(Page-level text extractions)
══════════════════════════════

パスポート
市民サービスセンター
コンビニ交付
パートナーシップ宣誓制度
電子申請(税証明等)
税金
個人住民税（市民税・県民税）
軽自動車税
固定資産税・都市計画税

══════════════════════════════

» Exercise instructions: The records above should be duplicated in full, exactly as given.

» Output:
パスポート
市民サービスセンター
コンビニ交付
パートナーシップ宣誓制度
電子申請(税証明等)
税金
個人住民税（市民税・県民税）
軽自動車税
固定資産税・都市計画税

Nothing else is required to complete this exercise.